Thanks to COVID-19, governments in most industrialized nations are preparing for shortages of life’s necessities. If they fail, riots over food may be inevitable. Some wonder if we are responding appropriately to COVID-19, and it’s clear that recent events expose a fundamental flaw in the global systems that bring us our daily bread.
We live in a wondrous age when global supply chains seamlessly link farmers and consumers using the principles of “just enough, just in time.” For years, companies have worked hard to keep inventories low, timing shipments to balance supply and demand using knife-edge accuracy.
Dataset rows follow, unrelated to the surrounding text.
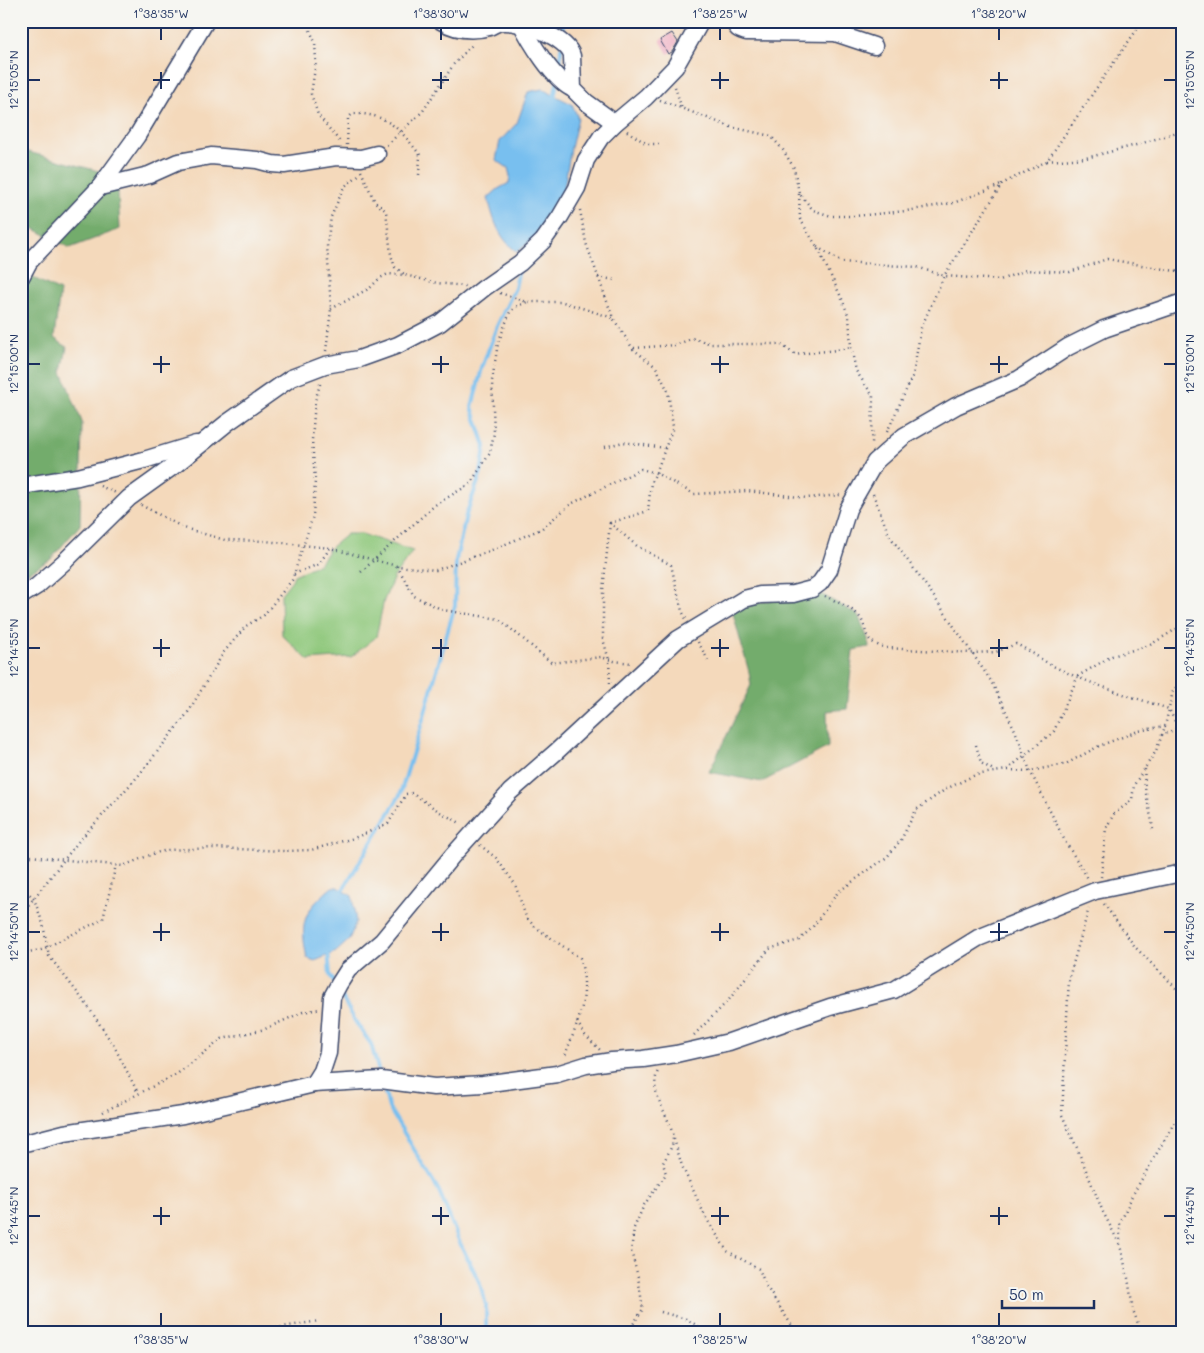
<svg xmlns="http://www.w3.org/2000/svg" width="1204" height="1353" viewBox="0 0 1204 1353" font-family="Mali,sans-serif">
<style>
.green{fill:#8fc87c;stroke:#557c6d}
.forest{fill:#73ac6c;stroke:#476e65}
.water{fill:#78bfef;stroke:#4a77a6}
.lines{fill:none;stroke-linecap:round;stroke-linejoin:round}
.stream{stroke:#78bfef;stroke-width:4}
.building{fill:#ef97b3}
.minor-casing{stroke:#3c486c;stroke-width:19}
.path{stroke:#3c486c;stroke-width:2.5;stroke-dasharray:1 4;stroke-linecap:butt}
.minor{stroke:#fff;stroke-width:16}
.ticks{fill:none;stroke:#1b2f5e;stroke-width:2}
.neatline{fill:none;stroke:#1b2f5e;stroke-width:2}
.ticks-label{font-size:12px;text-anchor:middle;fill:#1b2f5e}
</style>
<rect width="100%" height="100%" fill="#f6f6f2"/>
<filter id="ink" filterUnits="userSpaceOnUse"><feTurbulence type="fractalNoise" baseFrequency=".02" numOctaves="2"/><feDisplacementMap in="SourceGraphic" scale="10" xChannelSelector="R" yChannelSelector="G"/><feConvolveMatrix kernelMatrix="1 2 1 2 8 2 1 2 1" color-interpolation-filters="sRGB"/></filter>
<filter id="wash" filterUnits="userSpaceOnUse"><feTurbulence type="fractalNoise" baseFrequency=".0096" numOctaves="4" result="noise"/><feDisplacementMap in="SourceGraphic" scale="20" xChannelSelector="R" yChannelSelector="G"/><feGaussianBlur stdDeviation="1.12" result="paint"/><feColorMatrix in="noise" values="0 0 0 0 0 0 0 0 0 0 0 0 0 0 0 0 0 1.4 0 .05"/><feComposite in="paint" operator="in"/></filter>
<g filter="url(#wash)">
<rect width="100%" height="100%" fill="#f4d9bb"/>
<polygon class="green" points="347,534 362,534 413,551 394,577 384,600 376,637 351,657 308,660 282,635 281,594 292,580 294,575 319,564 330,548"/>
<g class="forest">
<polygon points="21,150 117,176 120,229 70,248 21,222"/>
<polygon points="21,272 60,291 54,338 67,347 62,372 82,422 80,525 50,560 21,576"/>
<polygon points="812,589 858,615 868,639 869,647 853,650 847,709 827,711 828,747 762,782 709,772 751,685 749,672 732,610"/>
</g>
<g class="water">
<path d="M 542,89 L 572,104 L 578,118 L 571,148 L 563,194 L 541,233 L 517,252 C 498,237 494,221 488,198 L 498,189 L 509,183 L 510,176 L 508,168 L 496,160 L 500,141 L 517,123 L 528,92 Z"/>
<path d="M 332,887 L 338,887 L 352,896 L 356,922 L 349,940 L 336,952 L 315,961 L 307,958 C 299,921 304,911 332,887 Z"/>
</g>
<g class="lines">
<g class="stream">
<polyline points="562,36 563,21"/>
<polyline points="560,71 561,48"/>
<polyline points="554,98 557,83"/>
<polyline points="341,893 400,795 424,716 455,605 456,560 466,515 481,473 485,446 472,407 482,368 497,326 515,288 519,269"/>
<polyline points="328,950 330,975 334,982"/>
<polyline points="340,993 355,1021 371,1044 380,1076"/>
<polyline points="383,1085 389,1108 439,1191 460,1243 479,1281 486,1305 486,1332"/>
</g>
</g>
<g id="blocks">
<polygon class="building" points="672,33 678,42 672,52 668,54 660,40"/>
</g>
</g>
<g filter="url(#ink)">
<use href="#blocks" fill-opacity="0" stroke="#3c486c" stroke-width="1"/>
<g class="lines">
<defs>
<g id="minor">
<path d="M 441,21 C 456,30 471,32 489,27 C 494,25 497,22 503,22 C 522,21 567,37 572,56 L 573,89 L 586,102 L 615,123"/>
<path d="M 520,21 C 529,40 554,81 573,89"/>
<path d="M 735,21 C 735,29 740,30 746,32 L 835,33 L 874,46"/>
<polyline points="100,187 149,175 178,162 211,156 257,160 272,164 284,165 336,157 361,158 377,154"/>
<polyline points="21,277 29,262 100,187 137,136 206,21"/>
<polyline points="21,486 78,477 144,460 196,444"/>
<polyline points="21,596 37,586 64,562 129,498 175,465 227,423 291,378 325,365 359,359 398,345 440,323 484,288 520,263 543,241 560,217 577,188 586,160 601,137 615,123 646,97 675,67 701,21"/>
<polyline points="314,1084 322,1071 328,1053 332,997 339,984 348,970 382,941 453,855 510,792 556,752 678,639 744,599 760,595 793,594 812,589 820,583 829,570 848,509 875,462 904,436 956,406 1019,379 1068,347 1104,329 1183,302"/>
<polyline points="21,1144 64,1133 183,1115 314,1084 381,1080 434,1087 483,1084 557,1074 586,1065 612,1061 643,1059 676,1054 729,1042 830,1007 894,990 978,938 1095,891 1177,874 1183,870"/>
</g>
</defs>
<use href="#minor" class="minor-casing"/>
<g class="path">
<polyline points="306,21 315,42 316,62 311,94 318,115 341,143"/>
<polyline points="675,87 682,109"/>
<polyline points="660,100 731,127 771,136 783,150 794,168 799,193 813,210 831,216 855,216 906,211 953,203 1001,185"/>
<polyline points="627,131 647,144 659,144"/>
<path d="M 347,145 L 348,119 L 352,114 C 386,112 401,130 420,155 L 419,175"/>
<polyline points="387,145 423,111 454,64 474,43"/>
<polyline points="1047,161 1086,158 1140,144 1183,130"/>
<polyline points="361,171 375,202 386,211 391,255 395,267 404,274"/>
<polyline points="799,194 800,219 817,247 842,299 849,317 851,347 856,371 873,396 872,446"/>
<polyline points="580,210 586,243 613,318 633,349 656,367 668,391 673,427 656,473 651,482 648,511 610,523 637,546 671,565 682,611 686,619"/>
<polyline points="817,247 842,262 917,267 944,276 1000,280 1026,270 1070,272 1107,259 1175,271 1183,270"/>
<polyline points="598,277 615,280"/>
<polyline points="500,293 527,302 563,302 613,318"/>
<polyline points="331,309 370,288 380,278 388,274 405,275 437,283 465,286"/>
<path d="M 634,348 L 675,345 L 694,338 L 711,344 L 780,344 L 796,355 C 814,351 833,352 851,347"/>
<polyline points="326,351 331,309 327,245 331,217 344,187 361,173"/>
<polyline points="887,432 913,375 921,328 944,276 1002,184 1047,161 1112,65 1143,21"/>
<polyline points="605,447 623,442 665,448"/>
<polyline points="100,486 116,493"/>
<polyline points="873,494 889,535 930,591 991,681 1015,730 1030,771 1066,843 1089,880"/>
<polyline points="141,505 184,528 225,540 265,541 330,548 374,560 435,505 470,484 490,453 494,433 492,381 498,343 510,312 515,307 527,302"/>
<polyline points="397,566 414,596 443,610 499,619 552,663 601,657 614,661 632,663"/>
<polyline points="361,572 374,560 397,566 436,570 456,563 487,552 541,529 571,504 641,469 656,473 694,494 747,491 807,498 840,495"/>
<polyline points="294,574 319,564 330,548"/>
<path d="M 825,596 C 835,601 848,606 857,614 C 871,628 858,641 887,648 L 971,653 L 996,652 L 1016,644 C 1029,650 1040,659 1053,666 C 1089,684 1130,696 1169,709 L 1178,728"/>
<polyline points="698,642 708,660"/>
<polyline points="610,683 609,660 603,639 603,590 610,523"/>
<polyline points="1162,735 1165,726"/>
<polyline points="976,745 981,763 995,771"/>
<path d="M 1145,769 C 1142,789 1151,810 1153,830"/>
<polyline points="1008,770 1030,771 1066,764 1099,746 1138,731 1165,726 1173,691 1183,679"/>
<path d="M 480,845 L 496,858 L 515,884 L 526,917 L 535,927 L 580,958 C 591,998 578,1021 564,1058"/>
<polyline points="21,855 123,866 155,853 168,850 214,848 284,851 311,850 354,838 388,824 406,794 412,793 440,812 462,824"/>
<polyline points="1101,877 1106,828 1114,814 1132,800 1134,785 1156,751 1162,735 1183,726"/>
<polyline points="21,885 27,907"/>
<polyline points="23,887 34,899 43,924 49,956 87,1005 114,1046 138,1093"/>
<polyline points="1104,904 1136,948 1183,995"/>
<polyline points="1089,908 1069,978 1062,1115 1077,1148 1103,1212 1120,1245"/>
<polyline points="21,944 27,907 78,842 139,775 187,714 224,652 246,626 264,615 292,580 313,516 315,480 312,440 315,401 321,381"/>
<polyline points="21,953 41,950 103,919 116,865"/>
<polyline points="577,1022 585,1035 600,1050"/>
<polyline points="694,1035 728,1001 769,949 799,940 812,928 838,892 887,857 901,840 916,810 946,789 975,775 1007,770 1054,731 1078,676 1112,656 1150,645 1183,625"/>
<polyline points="103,1112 177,1074 222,1039 265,1029 303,1012 319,1009"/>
<polyline points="674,1139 682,1166 706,1218 727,1251 759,1269 766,1286 796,1332"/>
<polyline points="661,1312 686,1319 708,1332"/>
<polyline points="162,1332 166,1329 252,1332 319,1321"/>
<path d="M 628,1332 L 643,1309 L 638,1277 L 631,1251 L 634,1228 L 644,1205 L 666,1174 L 663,1163 C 666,1157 670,1151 672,1145 C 678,1122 646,1097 658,1071"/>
<polyline points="1141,1332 1133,1310 1128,1278 1120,1245 1120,1224 1132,1196 1183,1108"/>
</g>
<use href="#minor" class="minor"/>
</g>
</g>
<path class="ticks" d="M 161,28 L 161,40M 441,28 L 441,40M 720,28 L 720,40M 999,28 L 999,40M 161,72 L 161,89M 441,72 L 441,89M 720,72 L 720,89M 999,72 L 999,89M 28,80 L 40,80M 153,80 L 170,80M 432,80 L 449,80M 711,80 L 729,80M 990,80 L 1008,80M 1164,80 L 1176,80M 161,356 L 161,373M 441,356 L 441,373M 720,356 L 720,373M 999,356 L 999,373M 28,364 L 40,364M 153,364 L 170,364M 432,364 L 449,364M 711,364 L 729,364M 990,364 L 1008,364M 1164,364 L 1176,364M 161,639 L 161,657M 441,639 L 441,657M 720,639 L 720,657M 999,639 L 999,657M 28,648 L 40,648M 153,648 L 170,648M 432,648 L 449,648M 711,648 L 729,648M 990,648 L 1008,648M 1164,648 L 1176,648M 161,923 L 161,941M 441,923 L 441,941M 720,923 L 720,941M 999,923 L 999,941M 28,932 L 40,932M 153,932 L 170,932M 432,932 L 449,932M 711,932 L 729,932M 990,932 L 1008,932M 1164,932 L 1176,932M 161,1207 L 161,1225M 441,1207 L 441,1225M 720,1207 L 720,1225M 999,1207 L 999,1225M 28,1216 L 40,1216M 153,1216 L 170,1216M 432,1216 L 449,1216M 711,1216 L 729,1216M 990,1216 L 1008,1216M 1164,1216 L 1176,1216M 161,1313 L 161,1326M 441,1313 L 441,1326M 720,1313 L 720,1326M 999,1313 L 999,1326"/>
<rect width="1204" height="1353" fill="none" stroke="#f6f6f2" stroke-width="55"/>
<path d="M1002 1300v8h92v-8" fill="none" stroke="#1b2f5e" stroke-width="2.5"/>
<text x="1009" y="1300" font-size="15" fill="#1b2f5e" stroke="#f6f6f2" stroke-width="4" paint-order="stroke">50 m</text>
<rect x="28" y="28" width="1148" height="1298" class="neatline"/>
<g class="ticks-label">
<text x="161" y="18">1°38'35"W</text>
<text x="441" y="18">1°38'30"W</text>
<text x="720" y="18">1°38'25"W</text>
<text x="999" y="18">1°38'20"W</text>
<text transform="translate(14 80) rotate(-90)" y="4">12°15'05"N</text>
<text transform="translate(1190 80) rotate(-90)" y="4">12°15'05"N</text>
<text transform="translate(14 364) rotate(-90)" y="4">12°15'00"N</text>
<text transform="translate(1190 364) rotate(-90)" y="4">12°15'00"N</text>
<text transform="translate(14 648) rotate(-90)" y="4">12°14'55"N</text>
<text transform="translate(1190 648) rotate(-90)" y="4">12°14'55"N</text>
<text transform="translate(14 932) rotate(-90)" y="4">12°14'50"N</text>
<text transform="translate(1190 932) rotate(-90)" y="4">12°14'50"N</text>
<text transform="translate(14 1216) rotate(-90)" y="4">12°14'45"N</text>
<text transform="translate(1190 1216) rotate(-90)" y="4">12°14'45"N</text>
<text x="161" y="1344">1°38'35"W</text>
<text x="441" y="1344">1°38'30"W</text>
<text x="720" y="1344">1°38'25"W</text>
<text x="999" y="1344">1°38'20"W</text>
</g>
</svg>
In many ways, this system is a miracle. Low-cost food is one outcome. And if there’s a problem in one part of the supply chain, the global system is good at finding alternatives. (Mangoes from Asia gone bad? Try the mangoes from Central America!)
But with this abundance — and convenience — comes a hidden cost that COVID-19 has exposed: a loss of resilience. Our global food system depends on the tendrils of international trade to wrap the world in an ever more complex system of buyers, sellers, processors and retailers, all of whom are motivated to keep costs low and operations lean.
So when the supply chain system itself is thrown into question — as it is now thanks to COVID-19 — then the wheels threaten to come off the proverbial apple cart. COVID-19 shows that we need to wake up and realize that if we really want to be resilient, we need to build in more redundancies, buffers and firewalls into the systems we depend on for life.
In practical terms, this means we should be keeping larger inventories and promoting a greater degree of regional self-sufficiency.
These measures will help ensure that our communities don’t panic if the food trucks stop.
But while this may sound sensible, high inventories and more regional self-sufficiency are, in fact, antithetical to the “just enough, just in time” approach that drives most of our economy, even though no one’s suggesting we need to be completely self-sufficient of the time.
Take the systems that produce and distribute the corn, wheat and rice that fuel most of humanity’s calories. The latest United Nations report on the global grain system contains some bad news. Last year, the world ate more grains than it produced within the year, and our carry-over stocks (defined as the amount of food we have, globally, at the end of the year to see us through to the next harvest) are declining.
The good news is that this decline comes after a run of good years where farmers delivered one monumental harvest after another. So our carry-over stocks started last year in pretty good shape and this means we’ve currently got about four months of food stored. But there’s a downward trend regarding those stockpiles, and this is worrisome.
Climate change poses challenges
But what if Mother Nature doesn’t play nice with us this year?
Climate change, after all, is making food harder to produce. What if we face a major drought in Europe and Asia like we did in 2010 to 2011? Or another big Midwestern drought similar to the situation in 2012 and 2013? And what if COVID-19 doesn’t go away by summer?
If any of these things happen, we may not have the buffers to protect ourselves. And it won’t be toilet paper and hand sanitizer we need to worry about. It might be wheat, rice and corn.
Today, conventional wisdom is that the average city in North America has a three-day supply of fresh food (dried, canned and other preserved food supplies will last a bit longer). This, according to some, means that we are all only ever “nine meals from anarchy.” Luckily, North American grocery stores have sophisticated supply chains so no one is seriously suggesting that the panicked purchasing of the last few days that has emptied shelves will persist. Nevertheless, the systems we depend upon are, in many ways, fragile and inherently vulnerable.
In all likelihood, COVID-19 will pass and most of us will only suffer economic setbacks from lost wages and disruptions linked with cancelled classes, travel and meetings. But in the aftermath, it’s important to ask whether we — as a society — will treat this as a moment to learn a bit about the fragility of the modern world.
Will we work collectively to put resilience alongside efficiency as a primary driver for the systems we depend upon each and every day to feed ourselves?